Um estudo realizado em trabalhadores expostos ao ar ambiente na cidade de São Paulo (SP) revelou que, entre aqueles expostos aos maiores níveis de poluição, havia uma redução da CVF quando comparados aos menos expostos.(50) No Quadro 1 podem ser visualizados estudos brasileiros relevantes que avaliaram o impacto respiratório da poluição urbana.



 








Poluição do ar por queima de biomassa



Nos últimos 20 anos estudos brasileiros vêm avaliando os impactos dos incêndios florestais (principalmente na Amazônia brasileira) e da queima da cana-de-açúcar durante a pré-colheita (principalmente no estado de São Paulo) na saúde da população exposta (Quadro 2).



 








Estudos realizados em áreas urbanas localizadas em regiões produtoras de cana-de-açúcar no estado de São Paulo mostraram que, durante o período da queima da cana-de-açúcar, ocorreram aumentos no número de terapia por inalação(87) e de atendimentos por pneumonias(88) nos serviços de emergência, além de aumento de hospitalizações de idosos e crianças por todas as doenças respiratórias,(89) especificamente por asma.(90) Na cidade de Monte Aprazível (SP), houve maior prevalência de rinites e diminuição da função pulmonar em crianças no período de queima da cana-de-açúcar.(91) Outro estudo revelou que, durante o trabalho de colheita manual da cana queimada, os trabalhadores apresentaram exacerbação de sintomas respiratórios, redução da função pulmonar, redução de atividade das enzimas antioxidantes e aumento dos marcadores de estresse oxidativo.(77) Em outro grupo de cortadores de cana-de-açúcar observou-se, durante os períodos de queima, comprometimento nas propriedades do muco e no clearance mucociliar nasal.(92)



As emissões provenientes das queimadas na região amazônica podem ser transportadas a longas distâncias e, além de afetar globalmente o clima,(93) podem impactar a saúde de crianças e de idosos.(94,95) Estudos realizados no estado de Mato Grosso mostraram que o aumento da exposição ao MP contribuiu para o aumento de internações de crianças menores de 5 anos por doenças respiratórias(96) e redução aguda do PFE.(97)

# TAREFAS DO EXERCÍCIO
**A.** Cite o trecho do texto sobre poluição do ar que vai de "Um estudo realizado" até "da poluição urbana.", inclusive.
**B.** Traduza para o inglês esta frase do texto sobre poluição do ar: "No Quadro 1 podem ser visualizados estudos brasileiros relevantes que avaliaram o impacto respiratório da poluição urbana."

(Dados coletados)

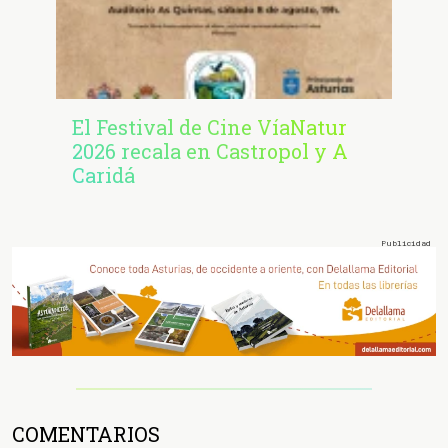
El Festival de Cine VíaNatur
2026 recala en Castropol y A
Caridá
COMENTARIOS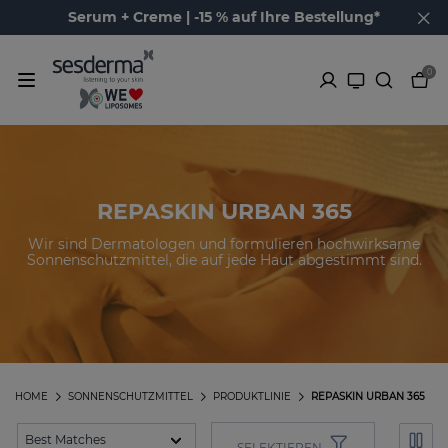
Serum + Creme | -15 % auf Ihre Bestellung*
0
REPASKIN URBAN 365
Wir sind Dermatologen und formulieren hochwirksame
Sonnenschutzmittel, die auf jede Haut abgestimmt sind.
HOME
SONNENSCHUTZMITTEL
PRODUKTLINIE
REPASKIN URBAN 365
SELEKTIEREN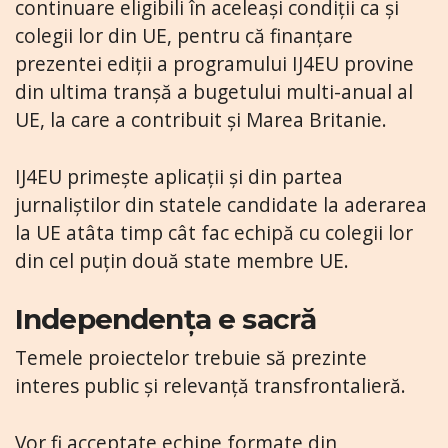
continuare eligibili în aceleași condiții ca și
colegii lor din UE, pentru că finanțare
prezentei ediții a programului IJ4EU provine
din ultima tranșă a bugetului multi-anual al
UE, la care a contribuit și Marea Britanie.
IJ4EU primește aplicații și din partea
jurnaliștilor din statele candidate la aderarea
la UE atâta timp cât fac echipă cu colegii lor
din cel puțin două state membre UE.
Independența e sacră
Temele proiectelor trebuie să prezinte
interes public și relevanță transfrontalieră.
Vor fi acceptate echipe formate din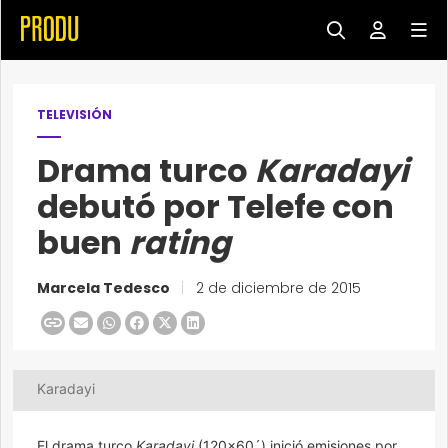
TELEVISIÓN
Drama turco
Karadayi
debutó por Telefe con
buen
rating
Marcela Tedesco
|
2 de diciembre de 2015
Karadayi
El drama turco
Karadayi
(120×60´) inició emisiones por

# RESPOSTAS DO EXERCÍCIO
**A.**
Um estudo realizado em trabalhadores expostos ao ar ambiente na cidade de São Paulo (SP) revelou que, entre aqueles expostos aos maiores níveis de poluição, havia uma redução da CVF quando comparados aos menos expostos.(50) No Quadro 1 podem ser visualizados estudos brasileiros relevantes que avaliaram o impacto respiratório da poluição urbana.

**B.** Relevant Brazilian studies that evaluated the respiratory impact of urban pollution can be seen in Table 1.